Настал и мой черед делать выбор, и я сделал его. Выбрал Церковь. Одобрения – вот что мы ждем от Бога, от родителей, от друзей. А еще лучше сказать, что мы ждем оправдания. Принятия нас такими, какие мы есть, со всеми нашими выборами. У дяди Володи хватило любви на такое оправдание, родителям пришлось гораздо труднее в этом вопросе.


КИПП – Красноярский исправительно-показательный полк… За то, что не снял крестик на призывном пункте – стройбат, моя святая школа. Сигареты украли в первый же день. Пишу дяде Володе, и он присылает мне блок «Лайки» с записочкой: «бросил бы ты это баловство»». Блок я принял и записку принял душой, сердцем. Записка победила, но не сразу, со временем, потому что любовь побеждает всегда, но не всегда сразу. Эта особенность дяди Володи, я говорил уже о ней – дар оправдания, дар восприятия человека именно таким, какой он есть, и все сделать для того, чтобы человек стал лучше, применяя не свою правду и свое видение мира, а некую высшую правду, имя которой любовь. На последней встрече сидели в его квартире вместе с тетей Инной и моей Матушкой, строили планы, и жизнь казалась бесконечной. Крестный моей дочери был со мной во всех узловых событиях жизни. Смею думать, что и я был рядом в важных моментах жизни и смерти моего старшего друга. Вечная память дяде Володе и маме его Ольге Владимировне!

Глава 2

Учителя и наставники

Из книги В.В. Агеносова «Избранные труды и воспоминания» (М.: АИРО-XXI, 2012)

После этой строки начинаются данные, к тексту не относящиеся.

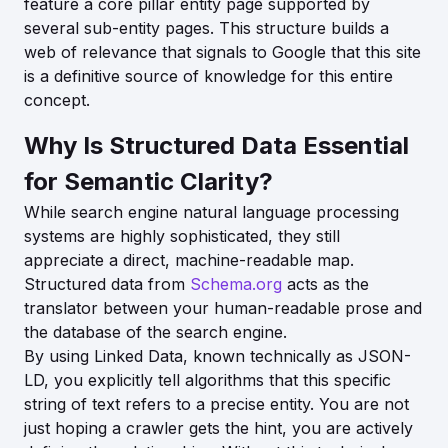
feature a core pillar entity page supported by
several sub-entity pages. This structure builds a
web of relevance that signals to Google that this site
is a definitive source of knowledge for this entire
concept.
Why Is Structured Data Essential
for Semantic Clarity?
While search engine natural language processing
systems are highly sophisticated, they still
appreciate a direct, machine-readable map.
Structured data from
Schema.org
acts as the
translator between your human-readable prose and
the database of the search engine.
By using Linked Data, known technically as JSON-
LD, you explicitly tell algorithms that this specific
string of text refers to a precise entity. You are not
just hoping a crawler gets the hint, you are actively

Когда я был в 9 классе, директором нашей школы стал Иван Кузьмич Беспалько. Что-то у него не заладилось в райкоме партии, где он был секретарем, и его прислали к нам. Как теперь бы сказали, человек амбициозный и креативный, он стал внедрять в школе самоуправление, потребовал относиться к ученикам с уважением. При нем на наши школьные вечера через окна и чердак прорывались учащиеся других школ. Всеобщим любимцем был учитель математики младших классов Иван Михайлович Мустафин. Он не только удостоился прозвища «абиссей» (от принятого в математике АВС), но только ему, единственному из учителей, мы разрешали называть нас «идиётами» и шутливо бить красным карандашом по башке. Математика на его уроках была интересным времяпровождением, а решение задач – удовольствием. Не сменись он в старших классах, быть может и не стал бы я филологом. Не преподавала у нас, но всегда поддерживала все наши начинания завуч Лидия Васильевна Карасева. Высокая, внешне сухая, всегда строго одетая, она обладала добрым сердцем. Не могу не отдать дань уважения учительнице химии Валентине Ивановне Большаковой. Она была взыскательна, суха, но настолько блестяще знала свое дело, что все мы знали химию. Хотя и не любили.

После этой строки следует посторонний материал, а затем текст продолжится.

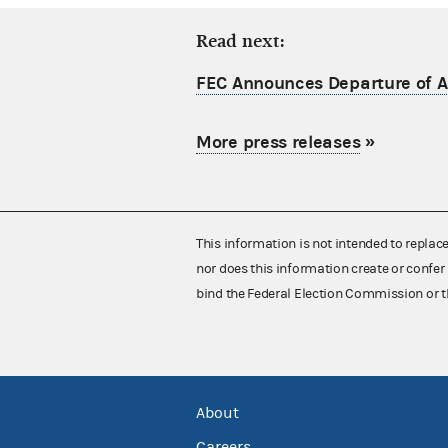
Read next:
FEC Announces Departure of Ac
More press releases
»
This information is not intended to replac
nor does this information create or confer 
bind the Federal Election Commission or t
About
Careers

Магнитогорский педагогический институт познакомил меня с удивительными людьми. Одних мы боготворили, других недолюбливали. Но двух человек я считаю своими учителями.


Я обязан Вениамину Гавриловичу и тем, что он увидел в моих весьма несовершенных работах что-то стоящее, и тем, что разрешил заниматься темой «Казакевич», и тем, что несмотря на сопротивление некоторых эстетствующих преподавателей кафедры (мол, не может секретарь комитета комсомола института быть тонким исследователем), взял меня на кафедру ассистентом.


Один из них – Вениамин Гаврилович Васильев – преподаватель и заведующий кафедрой литературы. Выпускник знаменитого ИФЛИ (Института философии и литературы), он блестяще знал и философию, и литературу. Причем не только русскую, но и зарубежную. Полный, большого роста с апоплексически красным лицом, Вениамин Гаврилович производил внушительное впечатление. Правду говоря, лекции он читал скучно и любимцем студентов не был. Но стоило поговорить с ним, а еще лучше написать у него курсовую работу, чтобы понять и масштаб его знаний и способность увидеть то, что тебе самому никак не открывалось. Работы В.Г. Васильева о творчестве Шолохова и особенно его интервью с писателем до сих пор не утратили своего значения.